9 Haziran 2014 Pazartesi

DingilDoğum Günü

     Ablam bulaşıkları yıkarken onun başucunda durup da yarınki matematik ödevimde kitabım olmadığı için uyduruktan orantısız problemler kurgulayıp onları deftere geçirdiğim bir çocukluğum var benim. Hayat bilgisi için de Serda'ya gidip, Türkçe için ise Deniz'in "kaymakamlığa niye başvurmuyonuz siz"liğine katlanan bir çocukluğum. Ablam zeki değildi. Serda'nın babası da ona Arabistan'dan dönmeyeceği anlaşılınca Serda'nın abisi evin reisliği taslayıp beni evine almadı. Deniz'i ben bıraktım. Sonraki sene de kitaplar dağıtıldı zaten. Arkadaşlarım hep sıranın altında bıraktı ertesi günden lazım olacak kitapları. Ben bırakamadım. Kimse nedenini anlamıyordu neden taşıdığımın. ben dahil. Lisede Esma şakalaşırdı taşıdığım için. şimdi anladım. 

     Ablam yaz kızım oldu. bulaşık yıkarken yanında durmayacaktım, arada köpük sıçramayacaktı, taşan lavaboya küfür edemeyecekti, anneme bağıramayacaktı. Yorgun argın geldi eve üç aydır. Üç ay sonra evlendi bir yavşakla. Kurtulacaktım halbuki. İlkokulda kitap kabusum lisede "halk otobüsü" koşuşturmama dönüşmüştü. Ablam servis paramı verip, her gün önce metrelerce yürüdüğüm - bazen koştuğum - sonra tıkış tıkış bindiğim demirçelik işçileriyle beraber s.klerini bana sürtmelerinden kurtulacaktım eğer o yavşakla evlenmeseydi. Aç kalmalarımı, orospu çocuğu şişko sağlık meslek lisesi müdürünün çocuğu Fatih'in ağzımın açlıktan kokmasını şikayet etmelerini, Cuma'yla - ah seni çok özlüyorum Cuma, çok - peynir ekmek sulu limon içmelerimi saymayayım bile. Cuma şikayet etmezdi hiç. Zeki insanlar şikayet etmezdi. Zeki olmayanlar yavşaklarla evlenirdi. Ben peynir ekmek getirmezdim. Ouz'a çökerdim. Hem de beyaz müzikçalarına da. geceleri de babamın bira için bakkal Seyfettin'e gönderdiği yollarda Ouz'u düşünürdüm. 

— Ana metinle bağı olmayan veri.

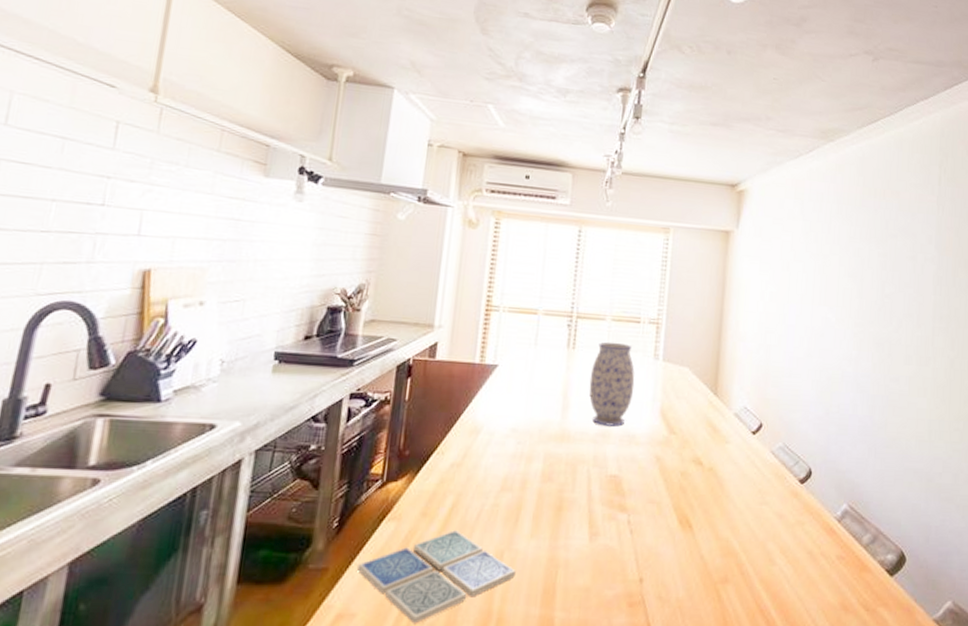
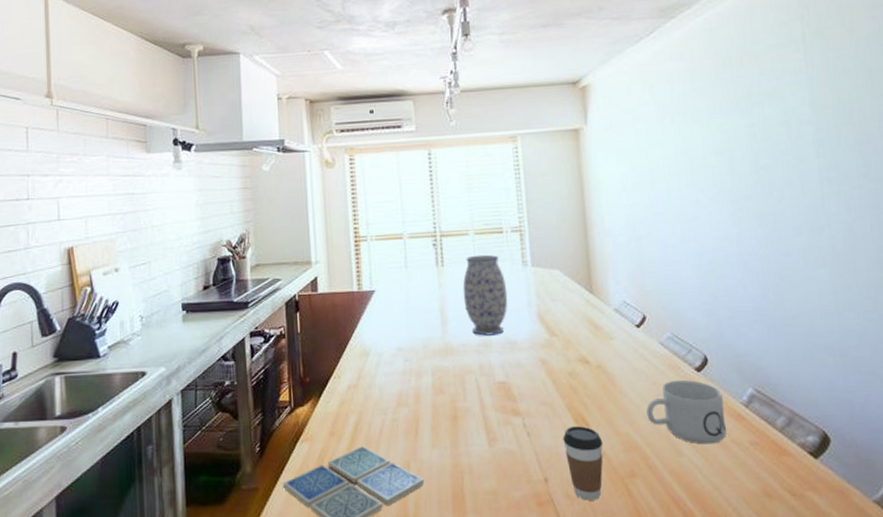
coffee cup: none [664,527,703,604] -> present [563,426,604,501]
mug: none [748,489,820,556] -> present [646,379,727,445]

      Ablam başbakanı dinledi üç çocuk yaptı. Ben de üniversiteyi kazandım. Bedenimi tanıdım. Korkunç parasızdım ve bu sefer ablamın beni kurtaracak ümidi bile yoktu. Çırılçıplaktım. İlk sınıfta tanıdım bu yazıya konu olan çocuğu. Ablamla bulaşık yıkayıp matematik ödevlerime uyduruk problemler kurgularken o Çermik'te öğretmen lisesi'nde porno dergilerine bakıp ergenliğini doyuruyordu. 

     Ouz'a benziyordu. Beyaz müzikçaları, iyi giyimli haliyle değil, üstü yağmalanmış bir Ouz bu. Gözleri o kadar masum ki ağzımın kokusunu duymuyordum. Ulucanlar'da sarhoşlara meydan okuyan pislik bir evde düşsel oyunlar geliştirdim ona. Çok aşıktım, o benim olmayan tanrımdı.
Tanrı yoktu. Kaymakamlığa başvurup, fakirlik belgesi almamız gerekirdi tanrının yokluğu için. 

   Ben artık kimse aç kokmasın diye bir halka inanıp ablamın kurtamadığı beni o halkı kurtararak diyet ödeyecektim. Ouz'a benzeyen dingil eğer rahatına düşkün olmayıp dünyayı dar edecek kadar heybetli olduğuna inansaydı eğer. Ben inanmıştım. Sincan'da cezaevinde yatan kuzeni de inanmıştı. 

    Cuma zekiydi. Ablam ve dingil zeki değillerdi. Ablam malum. Dingil de social worker olduktan sonra Araba alıp Sincan'daki kuzenini çatlatıp, otel lobilerinde verilen s.kten bakanlık eğitimlerinde tayin işlerini tartışır oldu. 

    Bugün ayçiçeklerin güneşe döndükleri gün. onun doğum günü. beni evden kovalı 1. yılı. onu tanıdığımın 6. yılı. 
     
    onun ise 27. yılı. Ama bir Kurt Cobain değil.